REPUBLIKA.CO.ID, JAKARTA -- Penyidik senior Novel Baswedan berharap agar Mahkamah Konstitusi (MK) mencegah pelemahan Komisi Pemberantasan Korupsi (KPK) akibat revisi UU KPK. Dia mengatakan, KPK lahir dari adanya reformasi dan diamanatkan dalam TAP MPR nomor 8.
"Artinya ketika ada semua hal terkait pelemahan KPK pastilah itu harus dipandang sebagai pengingkaran amanat reformasi," kata Novel Baswedan di Jakarta, Rabu (23/9).
Hal tersebut dia ungkapkan saat memberikan keterangan sebagai saksi pemohon dalam sidang MK terkait uji formil UU nomor 19 tahun 2019 tentang perubahan kedua atas UU nomor 30 tahun 2002 tentang KPK. Dia mengatakan, revisi tersebut sangat berdampak pada kinerja KPK.
Novel menekankan empat hal dalam keteragannya itu yakni penyadapan, penggeledahan, penyitaan dan penghentian penyidikan serta penuntutan. Dia mengatakan, KPK memang tidak memerlukan izin manapun untuk melakukan penyadapan berdasarkan UU yang lama.
"Hal ini bukan berarti tidak ada pengawasan karena proses tersebut dilakukan dengan berjenjang," katanya.
Dia menjelaskan, penyadapan dilakukan mulai dari penyelidikan, penyidikan atau penuntutan. Lanjutnya, penyadapan dilakukan dengan pengajuan fungsional pada struktur dan direktur yang disampaikan kepada deputi dan pimpinan untuk mendapat persetujuan.
Dia melanjutkan, sedangkan dalam UU baru KPK ditentukan bahwa perlu disetujui atau tidak izin dari dewan pengawas untuk melakukan penyadapan. Menurutnya, proses ini membuat penyadapan menjadi semakin panjang karena tidak bisa dilakukan dalam tempo singkat.
"Padahal ketika ditemukan (tindak pidana korupsi), dibutuhkan tindakan yang cepat dan segera. Sedangkan kalau proses tidak dilakukan segera ini berpotensi menghilangkan alat bukti dan ini beberapa kali terjadi," katanya.
Dia mengatakan, UU KPK baru itu melemahkan proses penegakan hukum yang dilakukan KPK. Dia melanjutkan, UU hasil revisi itu juga tidak menjamin akuntabilitas misal dalam hal wewenang menerbitkan surat perintah penghentian penyidikan atau penuntutan.
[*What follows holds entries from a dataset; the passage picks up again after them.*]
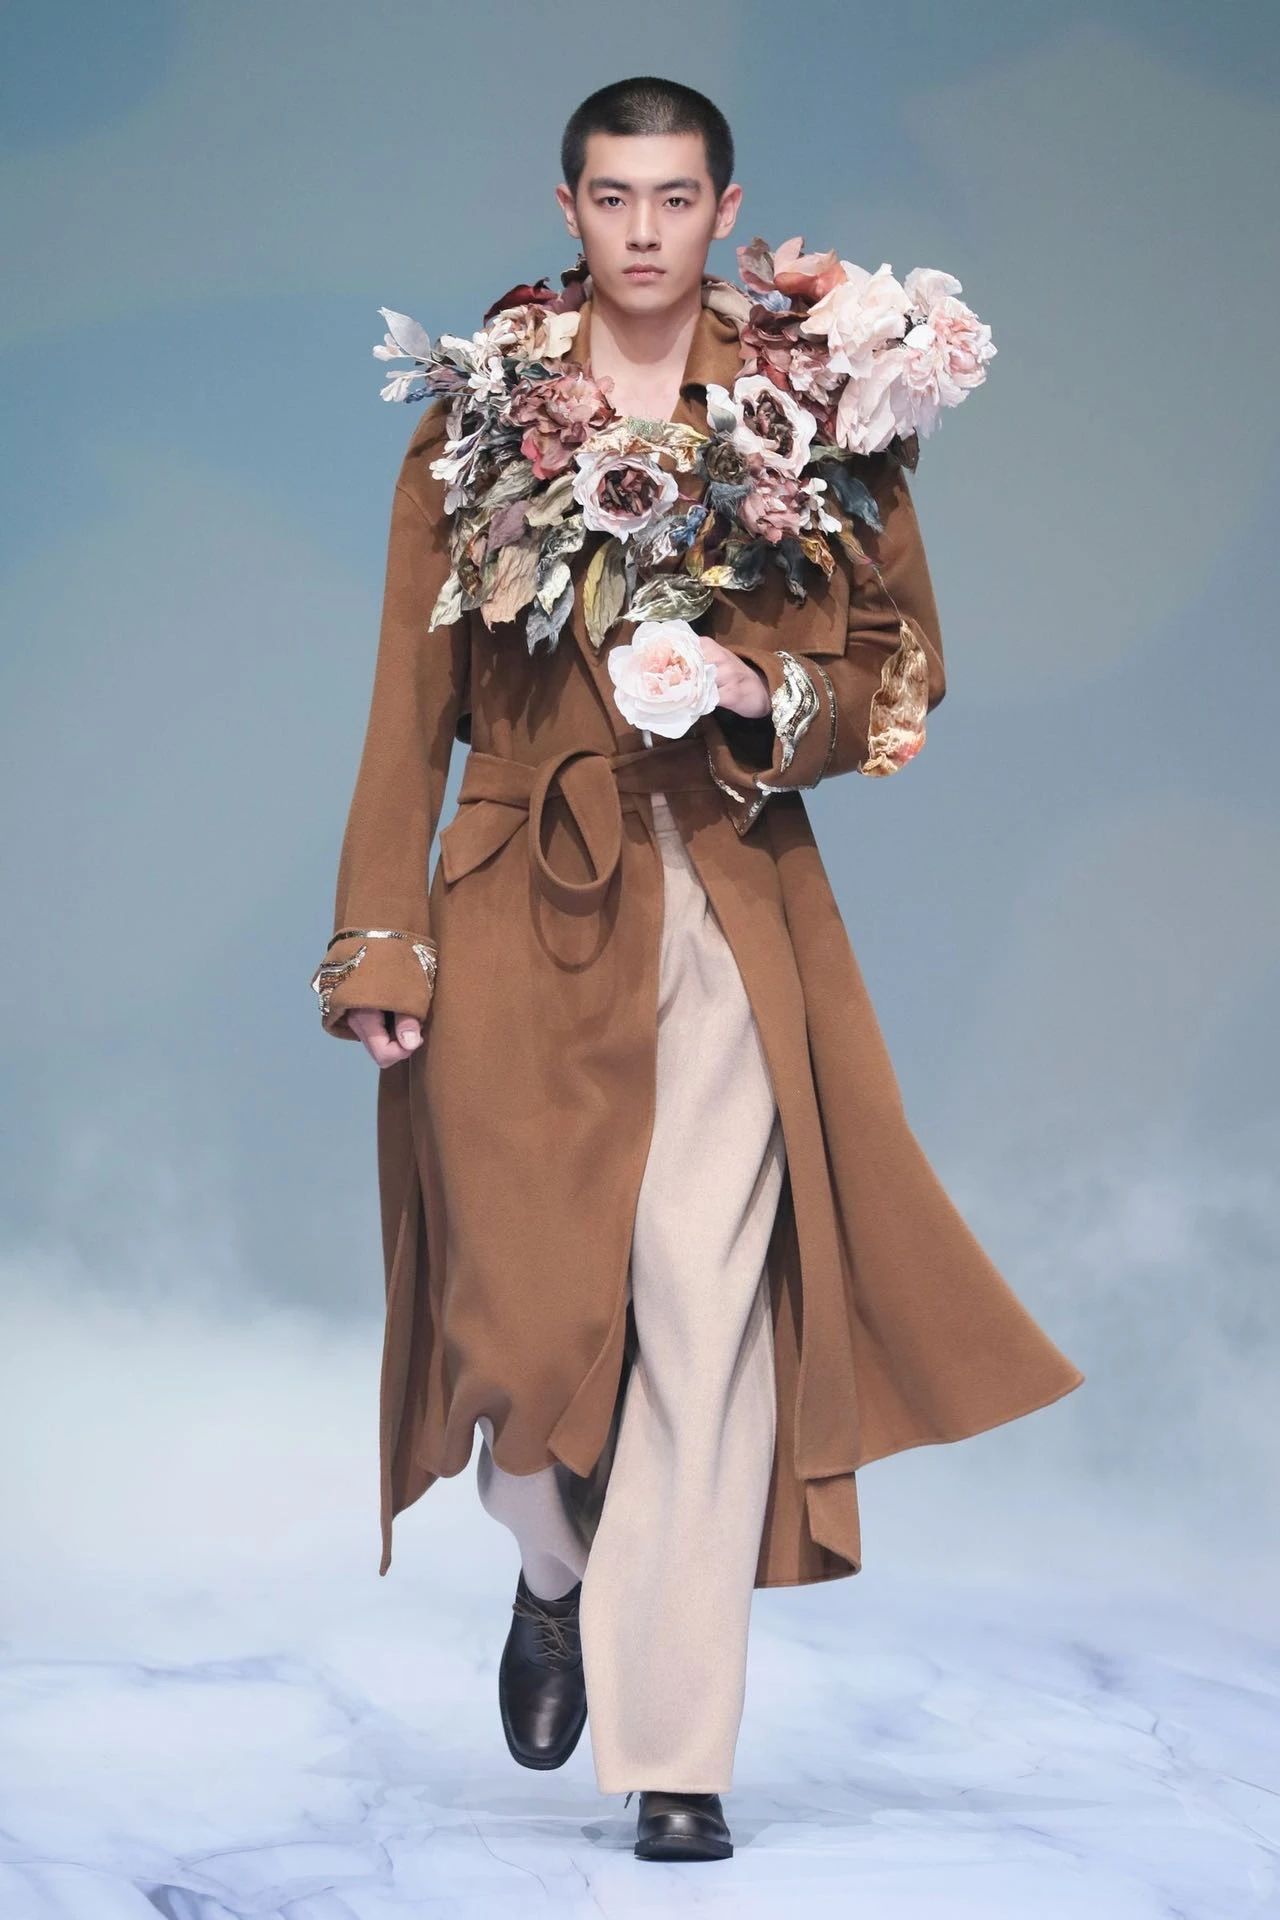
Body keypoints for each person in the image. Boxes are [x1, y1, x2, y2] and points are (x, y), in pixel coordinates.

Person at [309, 76, 1085, 1865]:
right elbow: (405, 702)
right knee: (517, 1338)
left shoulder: (818, 399)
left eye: (676, 198)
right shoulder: (476, 417)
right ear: (568, 207)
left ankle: (678, 1757)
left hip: (732, 897)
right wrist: (381, 939)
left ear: (726, 210)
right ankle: (549, 1565)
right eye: (613, 197)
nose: (644, 230)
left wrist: (758, 689)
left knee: (704, 1317)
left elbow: (902, 674)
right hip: (519, 892)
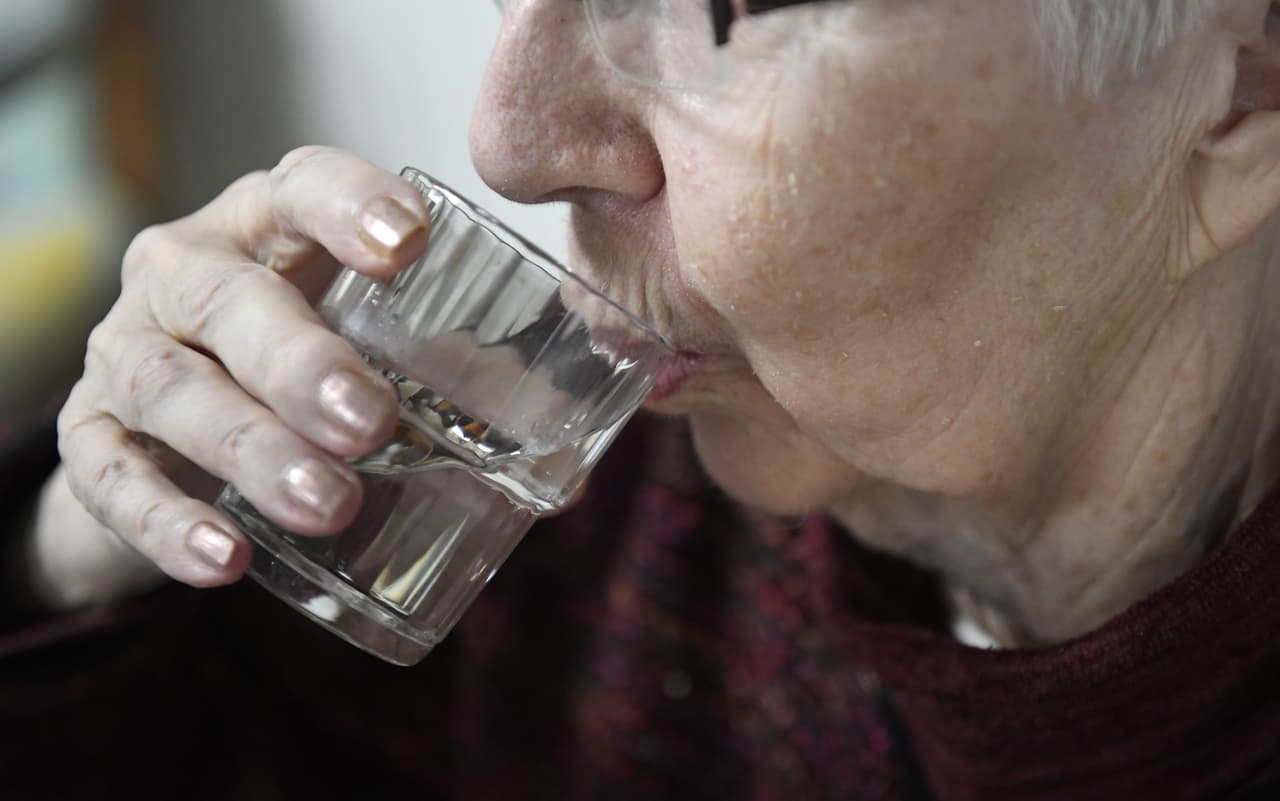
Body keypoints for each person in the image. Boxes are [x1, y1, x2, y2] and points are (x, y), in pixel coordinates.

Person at [4, 0, 1280, 798]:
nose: (509, 140)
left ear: (1245, 80)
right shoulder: (555, 515)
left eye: (716, 10)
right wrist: (85, 555)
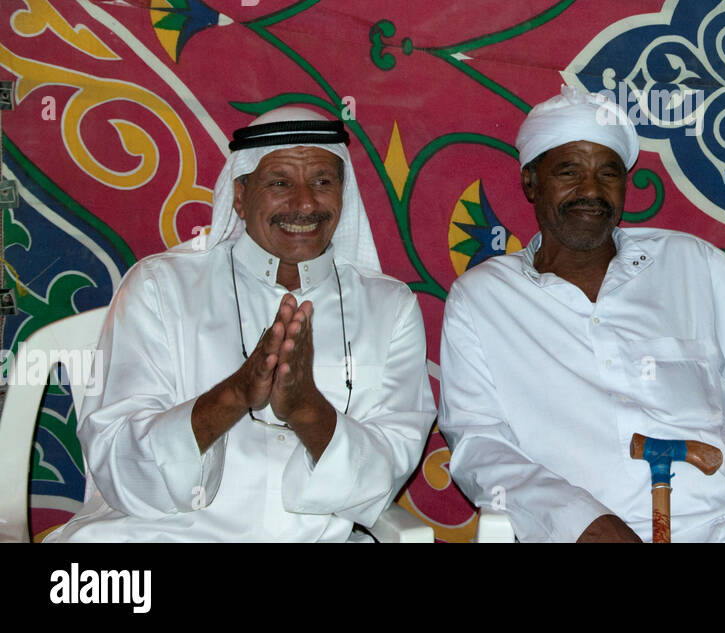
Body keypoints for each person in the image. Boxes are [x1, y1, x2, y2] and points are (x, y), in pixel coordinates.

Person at [438, 86, 725, 542]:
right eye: (569, 171)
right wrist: (576, 518)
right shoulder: (483, 298)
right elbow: (478, 443)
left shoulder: (688, 263)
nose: (590, 190)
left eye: (608, 173)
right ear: (530, 182)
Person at [49, 106, 436, 542]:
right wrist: (234, 394)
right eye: (280, 183)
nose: (305, 203)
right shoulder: (161, 285)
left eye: (323, 182)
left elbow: (383, 474)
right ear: (239, 195)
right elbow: (117, 458)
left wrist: (307, 408)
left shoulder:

Dia mengatakan, KPK juga kehilangan kemampuan untuk mendeteksi korupsi dengan cepat karena penyadapan harus seizin Dewan Pengawas. Lanjutnya, KPK juga tidak leluasa dalam penindakan karena penggeledahan dan penyitaan mesti disetujui pula oleh Dewan Pengawas.
"Dibandingkan dengan penegak hukum lain, KPK lebih tidak berdaya karena tidak bisa melakukan tindakan dalam keadaan mendesak. Ini ironi ketika korupsi dipandang sebagai kejahatan luar biasa," katanya.